=== Begin Enclosure ===

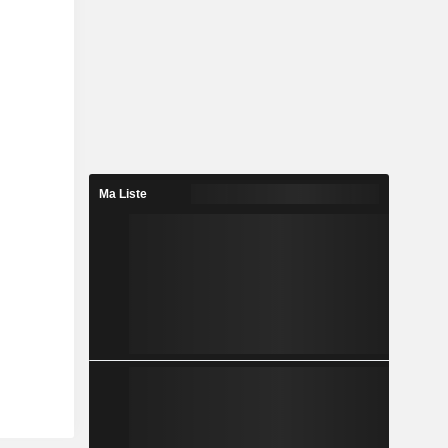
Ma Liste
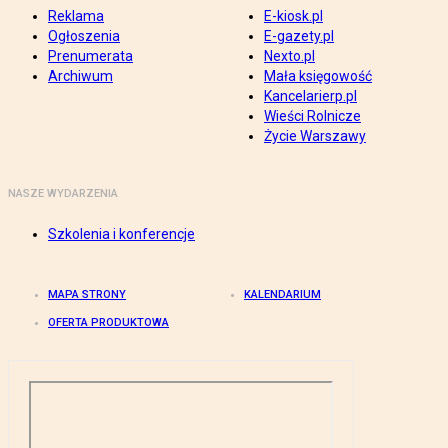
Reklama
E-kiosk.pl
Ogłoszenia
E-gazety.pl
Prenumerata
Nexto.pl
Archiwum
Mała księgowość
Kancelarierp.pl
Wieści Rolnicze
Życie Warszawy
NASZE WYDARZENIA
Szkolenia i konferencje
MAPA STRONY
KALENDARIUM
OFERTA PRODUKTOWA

=== End Enclosure ===
=== Begin Enclosure ===

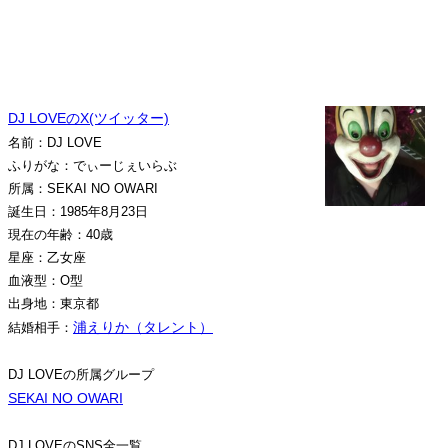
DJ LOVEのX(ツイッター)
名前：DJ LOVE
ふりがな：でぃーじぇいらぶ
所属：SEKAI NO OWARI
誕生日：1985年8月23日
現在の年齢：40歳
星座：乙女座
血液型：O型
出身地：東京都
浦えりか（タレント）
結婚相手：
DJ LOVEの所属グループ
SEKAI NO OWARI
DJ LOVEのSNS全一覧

=== End Enclosure ===

- **About this task**
In the entries above, find the line with "Wieści Rolnicze" and the line with "OFERTA PRODUKTOWA", then set down exactly those two and every line between them, nothing else.

- **Solution for this task**
Wieści Rolnicze
Życie Warszawy
NASZE WYDARZENIA
Szkolenia i konferencje
MAPA STRONY
KALENDARIUM
OFERTA PRODUKTOWA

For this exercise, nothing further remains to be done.